» To do
Find the line that contains "Комплектация". Then set down that line and all the lines after it, to the end of the records, exactly and with nothing added.
:::
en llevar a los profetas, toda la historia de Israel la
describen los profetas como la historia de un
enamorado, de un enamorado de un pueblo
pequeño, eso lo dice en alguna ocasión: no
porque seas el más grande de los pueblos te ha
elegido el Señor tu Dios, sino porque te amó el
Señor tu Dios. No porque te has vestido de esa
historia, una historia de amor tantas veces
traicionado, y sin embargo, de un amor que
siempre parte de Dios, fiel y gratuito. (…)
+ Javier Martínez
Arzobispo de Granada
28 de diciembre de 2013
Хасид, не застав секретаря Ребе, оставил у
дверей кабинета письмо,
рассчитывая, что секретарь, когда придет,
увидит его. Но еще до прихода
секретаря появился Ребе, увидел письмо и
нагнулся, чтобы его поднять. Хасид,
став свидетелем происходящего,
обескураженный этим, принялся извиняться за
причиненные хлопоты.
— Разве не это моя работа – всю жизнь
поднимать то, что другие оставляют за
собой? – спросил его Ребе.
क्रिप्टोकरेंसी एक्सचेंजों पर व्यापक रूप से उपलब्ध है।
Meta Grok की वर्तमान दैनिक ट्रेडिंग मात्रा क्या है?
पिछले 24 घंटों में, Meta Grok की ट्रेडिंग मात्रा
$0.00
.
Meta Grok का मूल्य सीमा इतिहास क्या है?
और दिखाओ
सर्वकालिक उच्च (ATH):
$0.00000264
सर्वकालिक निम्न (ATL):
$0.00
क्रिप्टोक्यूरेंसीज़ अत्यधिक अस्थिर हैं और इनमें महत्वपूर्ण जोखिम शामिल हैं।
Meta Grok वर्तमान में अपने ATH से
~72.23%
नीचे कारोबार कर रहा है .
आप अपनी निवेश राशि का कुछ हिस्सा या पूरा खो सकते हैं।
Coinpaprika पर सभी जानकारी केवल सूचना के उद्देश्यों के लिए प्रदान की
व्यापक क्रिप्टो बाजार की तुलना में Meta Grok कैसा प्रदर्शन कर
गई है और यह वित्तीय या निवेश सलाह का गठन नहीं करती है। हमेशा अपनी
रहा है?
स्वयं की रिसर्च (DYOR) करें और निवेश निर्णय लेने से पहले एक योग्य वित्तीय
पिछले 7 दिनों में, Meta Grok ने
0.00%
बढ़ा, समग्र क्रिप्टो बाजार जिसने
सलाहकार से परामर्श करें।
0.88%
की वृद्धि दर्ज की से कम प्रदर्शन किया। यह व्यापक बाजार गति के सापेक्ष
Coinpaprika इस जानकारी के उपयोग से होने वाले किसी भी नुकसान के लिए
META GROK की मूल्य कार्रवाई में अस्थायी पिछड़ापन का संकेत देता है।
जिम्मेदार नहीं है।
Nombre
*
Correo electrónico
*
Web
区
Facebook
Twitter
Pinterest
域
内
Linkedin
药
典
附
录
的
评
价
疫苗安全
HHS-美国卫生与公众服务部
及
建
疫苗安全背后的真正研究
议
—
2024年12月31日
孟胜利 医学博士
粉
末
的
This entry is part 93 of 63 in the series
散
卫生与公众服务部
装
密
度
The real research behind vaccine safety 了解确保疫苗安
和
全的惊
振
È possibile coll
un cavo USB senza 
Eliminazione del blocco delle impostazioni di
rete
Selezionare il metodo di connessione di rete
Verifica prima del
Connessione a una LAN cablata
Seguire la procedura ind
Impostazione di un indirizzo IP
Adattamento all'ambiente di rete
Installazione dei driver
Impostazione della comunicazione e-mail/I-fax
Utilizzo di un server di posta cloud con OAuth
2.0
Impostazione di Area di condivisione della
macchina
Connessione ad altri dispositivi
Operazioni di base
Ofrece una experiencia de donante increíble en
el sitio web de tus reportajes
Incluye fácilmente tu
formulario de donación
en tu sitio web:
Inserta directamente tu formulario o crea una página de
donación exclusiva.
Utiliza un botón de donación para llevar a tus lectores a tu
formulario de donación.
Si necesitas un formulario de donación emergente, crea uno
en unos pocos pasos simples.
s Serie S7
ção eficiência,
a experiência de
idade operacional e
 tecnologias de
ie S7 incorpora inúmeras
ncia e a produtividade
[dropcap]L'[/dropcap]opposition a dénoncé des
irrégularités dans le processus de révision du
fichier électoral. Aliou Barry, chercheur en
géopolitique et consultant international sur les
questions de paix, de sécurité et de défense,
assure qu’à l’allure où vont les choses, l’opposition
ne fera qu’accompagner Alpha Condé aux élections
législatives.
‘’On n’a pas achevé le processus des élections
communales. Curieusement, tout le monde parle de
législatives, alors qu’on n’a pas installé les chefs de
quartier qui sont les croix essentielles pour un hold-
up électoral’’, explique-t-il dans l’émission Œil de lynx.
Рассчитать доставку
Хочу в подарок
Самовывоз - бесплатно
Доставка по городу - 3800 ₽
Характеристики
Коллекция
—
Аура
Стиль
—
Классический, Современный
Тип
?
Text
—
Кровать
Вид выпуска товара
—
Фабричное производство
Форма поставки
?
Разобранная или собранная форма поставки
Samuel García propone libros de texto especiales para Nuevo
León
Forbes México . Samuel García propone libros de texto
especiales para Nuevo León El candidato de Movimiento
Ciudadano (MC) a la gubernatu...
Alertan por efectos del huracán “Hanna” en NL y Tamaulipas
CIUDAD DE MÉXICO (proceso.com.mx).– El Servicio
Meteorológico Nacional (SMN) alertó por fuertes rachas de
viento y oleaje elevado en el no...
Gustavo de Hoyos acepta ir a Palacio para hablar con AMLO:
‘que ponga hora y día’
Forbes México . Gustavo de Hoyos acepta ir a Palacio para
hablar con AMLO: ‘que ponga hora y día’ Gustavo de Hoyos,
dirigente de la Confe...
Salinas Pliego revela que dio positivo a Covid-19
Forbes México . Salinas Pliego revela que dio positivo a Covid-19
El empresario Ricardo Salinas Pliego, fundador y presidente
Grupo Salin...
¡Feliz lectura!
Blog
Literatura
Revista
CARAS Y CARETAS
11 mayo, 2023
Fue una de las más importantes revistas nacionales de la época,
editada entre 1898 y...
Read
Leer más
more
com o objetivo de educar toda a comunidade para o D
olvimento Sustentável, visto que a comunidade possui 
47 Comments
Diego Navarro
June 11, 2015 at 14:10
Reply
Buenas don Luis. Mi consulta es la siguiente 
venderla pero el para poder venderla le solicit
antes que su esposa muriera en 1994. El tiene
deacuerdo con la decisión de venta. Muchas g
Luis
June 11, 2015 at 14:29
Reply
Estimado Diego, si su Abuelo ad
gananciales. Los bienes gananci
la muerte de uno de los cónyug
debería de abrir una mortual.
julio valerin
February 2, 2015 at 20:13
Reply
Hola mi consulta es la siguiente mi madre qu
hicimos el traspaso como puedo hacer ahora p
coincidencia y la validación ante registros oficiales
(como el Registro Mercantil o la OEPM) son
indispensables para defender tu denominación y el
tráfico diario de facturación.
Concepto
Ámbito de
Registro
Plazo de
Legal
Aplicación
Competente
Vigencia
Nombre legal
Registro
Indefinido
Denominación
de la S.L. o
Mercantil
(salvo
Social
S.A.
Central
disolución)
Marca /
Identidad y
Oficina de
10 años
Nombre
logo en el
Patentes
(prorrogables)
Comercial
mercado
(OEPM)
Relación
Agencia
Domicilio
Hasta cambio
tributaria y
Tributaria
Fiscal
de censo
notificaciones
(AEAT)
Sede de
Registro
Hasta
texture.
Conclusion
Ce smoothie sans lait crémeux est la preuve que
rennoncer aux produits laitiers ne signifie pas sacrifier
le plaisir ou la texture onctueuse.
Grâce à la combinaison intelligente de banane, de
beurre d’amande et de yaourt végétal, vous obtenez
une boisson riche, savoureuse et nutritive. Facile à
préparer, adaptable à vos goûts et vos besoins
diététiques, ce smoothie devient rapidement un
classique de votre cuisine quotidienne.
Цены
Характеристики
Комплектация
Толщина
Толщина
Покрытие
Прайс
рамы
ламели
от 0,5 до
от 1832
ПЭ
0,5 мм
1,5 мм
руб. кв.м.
:::
» Result of the task
Комплектация
Толщина
Толщина
Покрытие
Прайс
рамы
ламели
от 0,5 до
от 1832
ПЭ
0,5 мм
1,5 мм
руб. кв.м.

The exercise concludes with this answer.